-- Work required --
What's needed is an exact copy of all the data below, without pictures.

-- Supplied records --
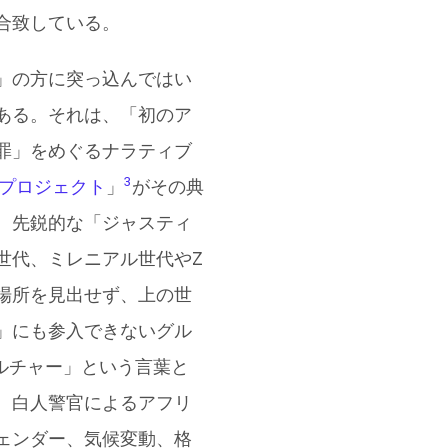
合致している。
」の方に突っ込んではい
ある。それは、「初のア
罪」をめぐるナラティブ
3
19プロジェクト
」
がその典
、先鋭的な「ジャスティ
世代、ミレニアル世代やZ
場所を見出せず、上の世
」にも参入できないグル
ルチャー」という言葉と
、白人警官によるアフリ
ェンダー、気候変動、格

-- Response --
合致している。
」の方に突っ込んではい
ある。それは、「初のア
罪」をめぐるナラティブ
3
19プロジェクト
」
がその典
、先鋭的な「ジャスティ
世代、ミレニアル世代やZ
場所を見出せず、上の世
」にも参入できないグル
ルチャー」という言葉と
、白人警官によるアフリ
ェンダー、気候変動、格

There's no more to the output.